*INSTRUCTIONS TO FOLLOW*
Reproduce the lines below verbatim, starting with the first line and continuing up to and including the line that contains "Output: h=5 m=30".

*RAW DATA*
§ §
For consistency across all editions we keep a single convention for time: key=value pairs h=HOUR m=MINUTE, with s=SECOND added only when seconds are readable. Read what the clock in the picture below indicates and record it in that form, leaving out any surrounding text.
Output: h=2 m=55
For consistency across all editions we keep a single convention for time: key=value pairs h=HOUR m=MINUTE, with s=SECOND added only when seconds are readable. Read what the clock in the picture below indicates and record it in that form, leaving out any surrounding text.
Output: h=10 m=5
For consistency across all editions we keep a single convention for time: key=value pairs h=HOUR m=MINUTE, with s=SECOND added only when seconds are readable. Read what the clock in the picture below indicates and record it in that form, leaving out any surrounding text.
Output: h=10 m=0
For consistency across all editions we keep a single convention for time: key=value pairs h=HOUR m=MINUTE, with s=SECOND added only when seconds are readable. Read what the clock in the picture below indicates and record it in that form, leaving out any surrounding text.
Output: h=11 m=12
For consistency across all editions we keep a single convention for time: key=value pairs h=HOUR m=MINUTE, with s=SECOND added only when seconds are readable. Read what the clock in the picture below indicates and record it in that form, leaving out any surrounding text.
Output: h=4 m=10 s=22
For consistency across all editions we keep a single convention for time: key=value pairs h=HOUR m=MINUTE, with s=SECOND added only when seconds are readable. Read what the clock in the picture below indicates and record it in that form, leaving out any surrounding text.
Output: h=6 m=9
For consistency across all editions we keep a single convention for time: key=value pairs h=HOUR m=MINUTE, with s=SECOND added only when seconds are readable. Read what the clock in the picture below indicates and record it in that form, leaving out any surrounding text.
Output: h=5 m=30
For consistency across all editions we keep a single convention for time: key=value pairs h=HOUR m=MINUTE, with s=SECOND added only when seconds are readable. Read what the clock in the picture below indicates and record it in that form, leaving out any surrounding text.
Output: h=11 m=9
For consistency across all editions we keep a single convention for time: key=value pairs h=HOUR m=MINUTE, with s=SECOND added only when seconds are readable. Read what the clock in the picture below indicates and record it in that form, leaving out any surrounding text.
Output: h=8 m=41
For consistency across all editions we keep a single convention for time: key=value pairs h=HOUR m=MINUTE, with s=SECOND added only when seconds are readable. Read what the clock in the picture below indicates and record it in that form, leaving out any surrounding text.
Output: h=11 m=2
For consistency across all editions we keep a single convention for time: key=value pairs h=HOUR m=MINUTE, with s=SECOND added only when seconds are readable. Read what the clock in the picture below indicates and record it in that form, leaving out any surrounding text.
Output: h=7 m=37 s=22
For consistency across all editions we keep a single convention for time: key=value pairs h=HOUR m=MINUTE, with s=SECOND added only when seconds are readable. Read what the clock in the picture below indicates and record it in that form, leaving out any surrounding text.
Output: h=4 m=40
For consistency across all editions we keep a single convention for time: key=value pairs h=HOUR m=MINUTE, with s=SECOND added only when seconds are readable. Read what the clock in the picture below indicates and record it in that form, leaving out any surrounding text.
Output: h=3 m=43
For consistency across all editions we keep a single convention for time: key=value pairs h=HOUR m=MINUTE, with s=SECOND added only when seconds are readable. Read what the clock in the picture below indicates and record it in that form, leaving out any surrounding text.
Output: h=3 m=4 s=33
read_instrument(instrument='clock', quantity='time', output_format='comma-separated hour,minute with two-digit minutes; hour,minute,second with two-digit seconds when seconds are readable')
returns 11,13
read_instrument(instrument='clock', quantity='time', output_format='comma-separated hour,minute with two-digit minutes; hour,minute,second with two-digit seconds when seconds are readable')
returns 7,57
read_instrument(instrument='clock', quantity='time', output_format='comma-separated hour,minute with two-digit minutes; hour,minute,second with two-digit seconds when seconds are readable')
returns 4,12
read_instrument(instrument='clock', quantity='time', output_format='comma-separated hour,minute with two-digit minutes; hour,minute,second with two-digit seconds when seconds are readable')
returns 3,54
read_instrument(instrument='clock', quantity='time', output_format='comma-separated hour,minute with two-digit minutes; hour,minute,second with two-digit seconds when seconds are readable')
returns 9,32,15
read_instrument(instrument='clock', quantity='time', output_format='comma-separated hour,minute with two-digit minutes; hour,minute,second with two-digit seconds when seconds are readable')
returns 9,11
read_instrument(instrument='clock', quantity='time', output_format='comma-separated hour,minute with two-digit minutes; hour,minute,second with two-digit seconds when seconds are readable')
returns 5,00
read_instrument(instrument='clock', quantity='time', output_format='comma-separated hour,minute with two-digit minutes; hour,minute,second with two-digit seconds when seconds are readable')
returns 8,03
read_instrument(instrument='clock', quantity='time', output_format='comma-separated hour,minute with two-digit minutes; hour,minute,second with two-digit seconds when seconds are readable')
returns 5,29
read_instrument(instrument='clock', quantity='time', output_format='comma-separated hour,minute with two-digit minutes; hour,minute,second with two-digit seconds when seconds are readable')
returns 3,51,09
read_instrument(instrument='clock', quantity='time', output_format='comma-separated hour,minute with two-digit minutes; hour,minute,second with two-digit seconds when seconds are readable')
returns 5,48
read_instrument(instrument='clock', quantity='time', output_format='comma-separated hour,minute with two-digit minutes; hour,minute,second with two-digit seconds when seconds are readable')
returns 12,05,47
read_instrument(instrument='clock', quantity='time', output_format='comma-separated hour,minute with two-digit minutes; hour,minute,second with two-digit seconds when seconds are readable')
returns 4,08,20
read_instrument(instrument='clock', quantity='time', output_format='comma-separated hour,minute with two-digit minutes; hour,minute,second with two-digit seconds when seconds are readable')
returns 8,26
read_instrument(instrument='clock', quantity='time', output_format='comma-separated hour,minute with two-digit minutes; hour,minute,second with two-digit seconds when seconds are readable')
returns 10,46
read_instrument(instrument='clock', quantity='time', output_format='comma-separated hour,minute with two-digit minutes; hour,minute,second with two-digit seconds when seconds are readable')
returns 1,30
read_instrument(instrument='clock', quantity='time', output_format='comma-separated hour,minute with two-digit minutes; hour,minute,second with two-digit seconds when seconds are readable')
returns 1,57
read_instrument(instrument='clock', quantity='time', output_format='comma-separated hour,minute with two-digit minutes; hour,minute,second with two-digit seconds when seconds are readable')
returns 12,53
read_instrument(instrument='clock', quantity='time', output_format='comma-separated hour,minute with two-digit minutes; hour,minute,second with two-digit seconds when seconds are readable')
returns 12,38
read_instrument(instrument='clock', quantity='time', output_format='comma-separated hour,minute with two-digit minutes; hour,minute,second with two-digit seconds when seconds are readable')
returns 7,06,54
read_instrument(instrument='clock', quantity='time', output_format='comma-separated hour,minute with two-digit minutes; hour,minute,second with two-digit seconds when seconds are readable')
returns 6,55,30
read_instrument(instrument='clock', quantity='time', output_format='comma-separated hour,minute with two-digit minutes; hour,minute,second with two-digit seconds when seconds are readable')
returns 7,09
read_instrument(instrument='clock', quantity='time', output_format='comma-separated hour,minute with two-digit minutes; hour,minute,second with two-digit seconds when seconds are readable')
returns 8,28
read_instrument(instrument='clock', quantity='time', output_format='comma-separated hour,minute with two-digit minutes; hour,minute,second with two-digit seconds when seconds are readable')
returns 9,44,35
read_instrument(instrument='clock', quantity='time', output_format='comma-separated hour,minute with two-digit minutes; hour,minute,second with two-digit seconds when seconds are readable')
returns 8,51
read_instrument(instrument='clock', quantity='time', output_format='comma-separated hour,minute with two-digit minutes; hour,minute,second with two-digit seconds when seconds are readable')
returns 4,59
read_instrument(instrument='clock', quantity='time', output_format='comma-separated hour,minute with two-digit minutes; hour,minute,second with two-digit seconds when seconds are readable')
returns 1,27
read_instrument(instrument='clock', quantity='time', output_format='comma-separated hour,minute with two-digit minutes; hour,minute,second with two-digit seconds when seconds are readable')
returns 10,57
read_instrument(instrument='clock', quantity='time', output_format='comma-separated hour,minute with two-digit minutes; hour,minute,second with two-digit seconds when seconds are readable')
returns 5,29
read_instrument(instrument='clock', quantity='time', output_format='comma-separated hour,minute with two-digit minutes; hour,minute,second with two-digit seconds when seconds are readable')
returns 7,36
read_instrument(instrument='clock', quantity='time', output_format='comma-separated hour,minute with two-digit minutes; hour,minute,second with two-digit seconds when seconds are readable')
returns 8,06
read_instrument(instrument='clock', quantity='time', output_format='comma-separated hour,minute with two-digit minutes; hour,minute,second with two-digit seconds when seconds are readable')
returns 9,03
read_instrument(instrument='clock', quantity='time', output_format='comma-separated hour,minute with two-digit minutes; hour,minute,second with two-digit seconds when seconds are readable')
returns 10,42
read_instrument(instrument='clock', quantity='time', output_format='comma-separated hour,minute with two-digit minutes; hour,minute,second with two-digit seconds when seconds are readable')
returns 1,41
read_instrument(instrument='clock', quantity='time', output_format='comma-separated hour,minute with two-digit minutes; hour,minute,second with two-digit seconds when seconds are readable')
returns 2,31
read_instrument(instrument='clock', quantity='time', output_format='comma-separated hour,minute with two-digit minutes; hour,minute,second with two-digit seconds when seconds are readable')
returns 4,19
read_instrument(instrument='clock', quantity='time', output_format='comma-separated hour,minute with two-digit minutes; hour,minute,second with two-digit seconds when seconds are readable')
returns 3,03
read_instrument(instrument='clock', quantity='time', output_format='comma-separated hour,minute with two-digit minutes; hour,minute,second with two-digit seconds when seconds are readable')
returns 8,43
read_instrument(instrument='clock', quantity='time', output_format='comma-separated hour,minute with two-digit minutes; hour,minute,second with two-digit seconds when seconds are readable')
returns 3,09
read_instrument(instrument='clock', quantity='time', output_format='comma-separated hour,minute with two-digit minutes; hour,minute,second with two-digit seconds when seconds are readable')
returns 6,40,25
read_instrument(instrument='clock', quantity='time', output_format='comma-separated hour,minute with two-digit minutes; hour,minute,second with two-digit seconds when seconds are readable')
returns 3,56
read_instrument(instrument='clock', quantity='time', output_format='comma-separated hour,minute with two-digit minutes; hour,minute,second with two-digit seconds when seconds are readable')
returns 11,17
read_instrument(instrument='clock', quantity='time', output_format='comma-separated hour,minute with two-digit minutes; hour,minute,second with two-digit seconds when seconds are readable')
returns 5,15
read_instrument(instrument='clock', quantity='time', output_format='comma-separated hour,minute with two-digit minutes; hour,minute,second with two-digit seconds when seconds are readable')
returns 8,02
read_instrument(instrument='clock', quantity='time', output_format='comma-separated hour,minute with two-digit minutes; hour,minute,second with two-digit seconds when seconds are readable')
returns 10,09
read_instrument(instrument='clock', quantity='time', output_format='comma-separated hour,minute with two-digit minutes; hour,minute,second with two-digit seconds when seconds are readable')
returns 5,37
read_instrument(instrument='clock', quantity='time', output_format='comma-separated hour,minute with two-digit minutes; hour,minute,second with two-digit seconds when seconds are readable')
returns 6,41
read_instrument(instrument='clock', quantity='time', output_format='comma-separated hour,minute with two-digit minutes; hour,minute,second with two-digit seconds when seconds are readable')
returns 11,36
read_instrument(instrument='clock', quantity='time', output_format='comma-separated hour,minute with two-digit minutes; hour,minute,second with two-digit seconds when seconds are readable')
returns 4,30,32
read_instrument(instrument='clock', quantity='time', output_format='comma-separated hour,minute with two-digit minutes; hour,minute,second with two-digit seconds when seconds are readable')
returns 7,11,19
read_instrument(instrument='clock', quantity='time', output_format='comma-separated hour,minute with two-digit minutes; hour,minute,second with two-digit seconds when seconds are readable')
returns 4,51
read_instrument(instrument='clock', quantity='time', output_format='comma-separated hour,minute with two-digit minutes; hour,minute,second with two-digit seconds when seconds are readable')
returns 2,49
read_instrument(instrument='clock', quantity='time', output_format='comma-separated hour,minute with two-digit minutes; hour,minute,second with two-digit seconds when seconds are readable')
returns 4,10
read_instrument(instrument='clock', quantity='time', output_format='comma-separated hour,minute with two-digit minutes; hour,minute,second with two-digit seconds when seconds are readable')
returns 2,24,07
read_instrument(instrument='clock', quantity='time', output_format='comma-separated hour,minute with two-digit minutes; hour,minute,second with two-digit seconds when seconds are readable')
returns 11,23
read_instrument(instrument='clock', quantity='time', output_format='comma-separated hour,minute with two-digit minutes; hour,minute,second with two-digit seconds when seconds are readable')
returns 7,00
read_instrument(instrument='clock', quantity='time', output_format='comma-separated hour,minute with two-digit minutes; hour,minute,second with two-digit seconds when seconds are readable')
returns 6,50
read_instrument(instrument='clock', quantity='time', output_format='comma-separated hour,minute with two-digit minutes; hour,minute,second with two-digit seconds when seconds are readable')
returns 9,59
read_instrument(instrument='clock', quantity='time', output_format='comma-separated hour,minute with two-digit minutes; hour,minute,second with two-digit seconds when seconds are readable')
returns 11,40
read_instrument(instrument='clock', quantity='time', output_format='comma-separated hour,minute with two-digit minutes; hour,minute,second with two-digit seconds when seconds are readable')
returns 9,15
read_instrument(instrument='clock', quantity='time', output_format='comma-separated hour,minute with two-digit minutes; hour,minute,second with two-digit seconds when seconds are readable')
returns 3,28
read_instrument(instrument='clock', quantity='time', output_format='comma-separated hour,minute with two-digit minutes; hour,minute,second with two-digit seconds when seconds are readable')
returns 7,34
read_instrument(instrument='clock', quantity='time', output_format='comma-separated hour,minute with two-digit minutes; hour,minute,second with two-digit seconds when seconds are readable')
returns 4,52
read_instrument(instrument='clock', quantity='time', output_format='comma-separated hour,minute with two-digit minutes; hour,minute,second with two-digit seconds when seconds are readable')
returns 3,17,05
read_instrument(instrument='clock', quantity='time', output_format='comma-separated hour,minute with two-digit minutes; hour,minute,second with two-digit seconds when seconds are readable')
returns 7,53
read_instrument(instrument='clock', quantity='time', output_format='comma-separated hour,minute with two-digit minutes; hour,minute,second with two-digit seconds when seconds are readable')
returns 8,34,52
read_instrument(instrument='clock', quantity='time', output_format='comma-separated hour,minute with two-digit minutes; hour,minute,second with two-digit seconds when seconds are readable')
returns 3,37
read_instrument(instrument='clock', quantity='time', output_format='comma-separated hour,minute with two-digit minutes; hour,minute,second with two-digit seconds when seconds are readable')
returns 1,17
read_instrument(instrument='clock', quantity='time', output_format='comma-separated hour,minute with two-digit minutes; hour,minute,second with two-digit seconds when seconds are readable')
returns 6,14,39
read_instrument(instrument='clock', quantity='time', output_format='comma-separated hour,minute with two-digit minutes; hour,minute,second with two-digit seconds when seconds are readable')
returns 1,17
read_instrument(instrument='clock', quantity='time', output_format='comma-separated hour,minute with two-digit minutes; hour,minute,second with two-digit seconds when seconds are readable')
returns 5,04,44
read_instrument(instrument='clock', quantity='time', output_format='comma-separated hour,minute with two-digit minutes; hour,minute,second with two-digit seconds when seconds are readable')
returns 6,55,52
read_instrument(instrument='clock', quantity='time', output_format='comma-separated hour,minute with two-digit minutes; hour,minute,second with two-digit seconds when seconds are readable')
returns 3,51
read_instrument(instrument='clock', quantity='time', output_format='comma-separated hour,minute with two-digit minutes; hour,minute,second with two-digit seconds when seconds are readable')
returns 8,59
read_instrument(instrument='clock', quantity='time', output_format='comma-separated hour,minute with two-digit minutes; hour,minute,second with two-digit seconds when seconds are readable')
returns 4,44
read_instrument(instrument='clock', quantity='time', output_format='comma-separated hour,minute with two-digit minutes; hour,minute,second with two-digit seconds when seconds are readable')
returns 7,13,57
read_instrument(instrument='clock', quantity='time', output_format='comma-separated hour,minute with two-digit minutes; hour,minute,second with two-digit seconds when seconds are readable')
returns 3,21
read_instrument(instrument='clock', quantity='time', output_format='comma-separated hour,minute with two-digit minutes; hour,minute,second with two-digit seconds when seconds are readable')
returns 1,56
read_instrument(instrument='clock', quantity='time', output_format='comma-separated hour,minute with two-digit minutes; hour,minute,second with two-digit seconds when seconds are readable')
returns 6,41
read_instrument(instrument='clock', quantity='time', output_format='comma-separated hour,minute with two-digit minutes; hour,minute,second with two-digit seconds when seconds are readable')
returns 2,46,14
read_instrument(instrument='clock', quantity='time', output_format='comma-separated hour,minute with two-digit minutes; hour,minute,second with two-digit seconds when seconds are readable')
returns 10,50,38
§ §
*WRITTEN ANSWER*
For consistency across all editions we keep a single convention for time: key=value pairs h=HOUR m=MINUTE, with s=SECOND added only when seconds are readable. Read what the clock in the picture below indicates and record it in that form, leaving out any surrounding text.
Output: h=2 m=55
For consistency across all editions we keep a single convention for time: key=value pairs h=HOUR m=MINUTE, with s=SECOND added only when seconds are readable. Read what the clock in the picture below indicates and record it in that form, leaving out any surrounding text.
Output: h=10 m=5
For consistency across all editions we keep a single convention for time: key=value pairs h=HOUR m=MINUTE, with s=SECOND added only when seconds are readable. Read what the clock in the picture below indicates and record it in that form, leaving out any surrounding text.
Output: h=10 m=0
For consistency across all editions we keep a single convention for time: key=value pairs h=HOUR m=MINUTE, with s=SECOND added only when seconds are readable. Read what the clock in the picture below indicates and record it in that form, leaving out any surrounding text.
Output: h=11 m=12
For consistency across all editions we keep a single convention for time: key=value pairs h=HOUR m=MINUTE, with s=SECOND added only when seconds are readable. Read what the clock in the picture below indicates and record it in that form, leaving out any surrounding text.
Output: h=4 m=10 s=22
For consistency across all editions we keep a single convention for time: key=value pairs h=HOUR m=MINUTE, with s=SECOND added only when seconds are readable. Read what the clock in the picture below indicates and record it in that form, leaving out any surrounding text.
Output: h=6 m=9
For consistency across all editions we keep a single convention for time: key=value pairs h=HOUR m=MINUTE, with s=SECOND added only when seconds are readable. Read what the clock in the picture below indicates and record it in that form, leaving out any surrounding text.
Output: h=5 m=30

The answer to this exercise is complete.